I have not seen the Jake Gyllenhaal version, and lowkey don’t want to. I don’t think any movie can approach this campiness with the earnestness of Swayze and the rest of the Road House team. The director’s name is Rowdy for god’s sake, you can’t get more campy than that. So please go watch Road House, or don’t, it’s not a movie that will change your life for the better. But if you are/were/know a thirteen-year-old boy, then you’ll have a special place in your heart for this movie. 

This movie is so bonkers I couldn’t find a place to put all my thoughts in clear paragraphs so here’s a list of some of my bonus thoughts.

  • Throughout the entire movie, Dalton only drinks coffee and never eats (he does have 2 beers once).

  • A PA hands the radio antenna to Red instead of him picking it off a shelf. 

  • Wet g-string contest with black g-strings, don’t think that would work, and if it did, kinda gross. 

  • I hope to look like Sam Elliot when I am 41

  • When does Dalton sleep? What are his hours?

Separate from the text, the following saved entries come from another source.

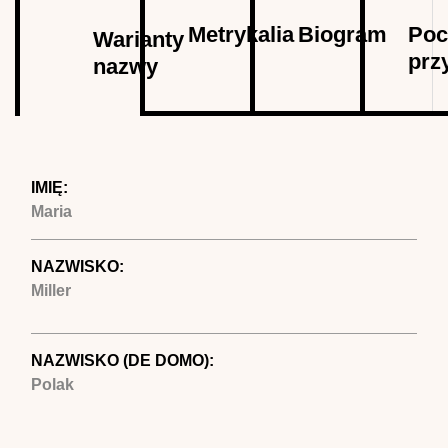
Autor
Metrykalia
Biogram
Poc
Warianty
prz
nazwy
(aktywna
karta)
IMIĘ:
Maria
NAZWISKO:
Miller
NAZWISKO (DE DOMO):
Polak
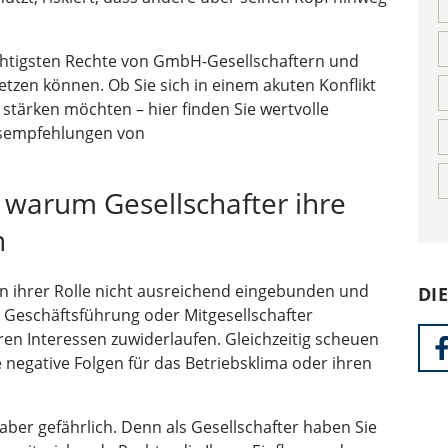
ichtigsten Rechte von GmbH-Gesellschaftern und
setzen können. Ob Sie sich in einem akuten Konflikt
 stärken möchten – hier finden Sie wertvolle
gsempfehlungen von
 warum Gesellschafter ihre
n
in ihrer Rolle nicht ausreichend eingebunden und
DI
ie Geschäftsführung oder Mitgesellschafter
ren Interessen zuwiderlaufen. Gleichzeitig scheuen
ie negative Folgen für das Betriebsklima oder ihren
 aber gefährlich. Denn als Gesellschafter haben Sie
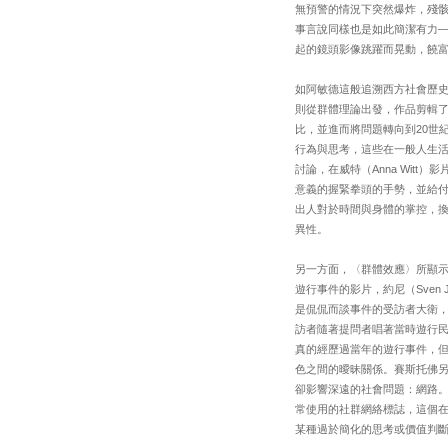
無預警的情況下突然爆炸，殘骸散落
事言說同樣也是如此簡潔有力
起的鏡頭影像跳躍而晃動，饒
如阿敏德這般追溯西方社會歷史進程
則從群體理論出發，作品剪輯
比，並進而將問題轉向到20世
行為與思考，這些在一般人生
討論，在威特（Anna Witt
意義的握緊拳頭的手勢，並給
出人對於時間與身體的掌控，
異性。
另一方面，〈群體效應〉所顯示
遊行事件的影片，約尼（Sven J
是侃侃而談事件的受訪者大衛
訪者隨著提問者唱著當時遊行
真的經歷過當年的遊行事件，
色之間的曖昧關係。賽斯托佛另一
卻影響深遠的社會問題：網路
常使用的社群網絡標誌，這個
某種過於簡化的思考或價值判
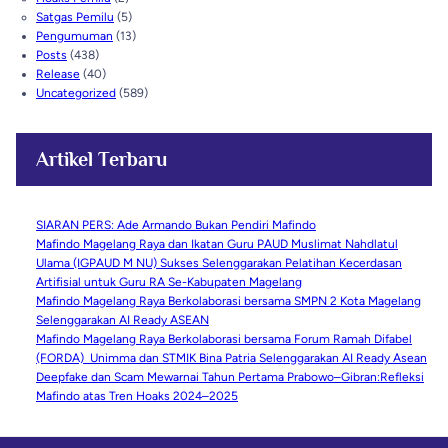
Satgas Pemilu
(5)
Pengumuman
(13)
Posts
(438)
Release
(40)
Uncategorized
(589)
Artikel Terbaru
SIARAN PERS: Ade Armando Bukan Pendiri Mafindo
Mafindo Magelang Raya dan Ikatan Guru PAUD Muslimat Nahdlatul
Ulama (IGPAUD M NU) Sukses Selenggarakan Pelatihan Kecerdasan
Artifisial untuk Guru RA Se-Kabupaten Magelang
Mafindo Magelang Raya Berkolaborasi bersama SMPN 2 Kota Magelang
Selenggarakan AI Ready ASEAN
Mafindo Magelang Raya Berkolaborasi bersama Forum Ramah Difabel
(FORDA) Unimma dan STMIK Bina Patria Selenggarakan AI Ready Asean
Deepfake dan Scam Mewarnai Tahun Pertama Prabowo–Gibran:Refleksi
Mafindo atas Tren Hoaks 2024–2025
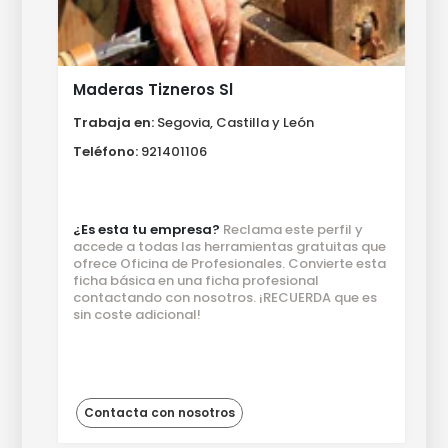
Maderas Tizneros Sl
Trabaja en:
Segovia, Castilla y León
Teléfono:
921401106
¿Es esta tu empresa?
Reclama este perfil y
accede a todas las herramientas gratuitas que
ofrece Oficina de Profesionales. Convierte esta
ficha básica en una ficha profesional
contactando con nosotros. ¡RECUERDA que es
sin coste adicional!
Contacta con nosotros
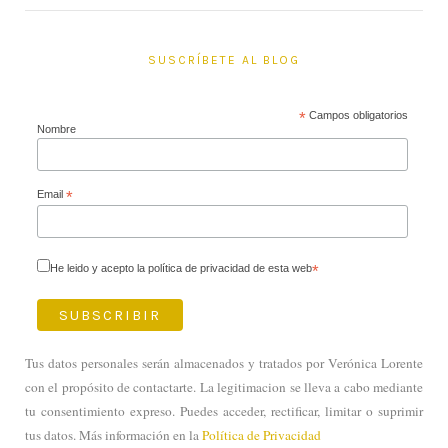
SUSCRÍBETE AL BLOG
*
Campos obligatorios
Nombre
Email
*
He leido y acepto la política de privacidad de esta web
*
Tus datos personales serán almacenados y tratados por Verónica Lorente
con el propósito de contactarte. La legitimacion se lleva a cabo mediante
tu consentimiento expreso. Puedes acceder, rectificar, limitar o suprimir
tus datos. Más información en la
Política de Privacidad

How many days a week does he work?

  • Keith David is hired as a bartender, and only has one line. This is seven years after The Thing, he deserves more. 

  • Garrett almost calling a woman a see-you-next-Tuesday

  • Dalton’s karate gi tucked into jeans. 

  • Sam Elliot is still breathing after he’s killed.

  • “I see you’ve found my trophy room, the only thing that’s missing is… your ass.”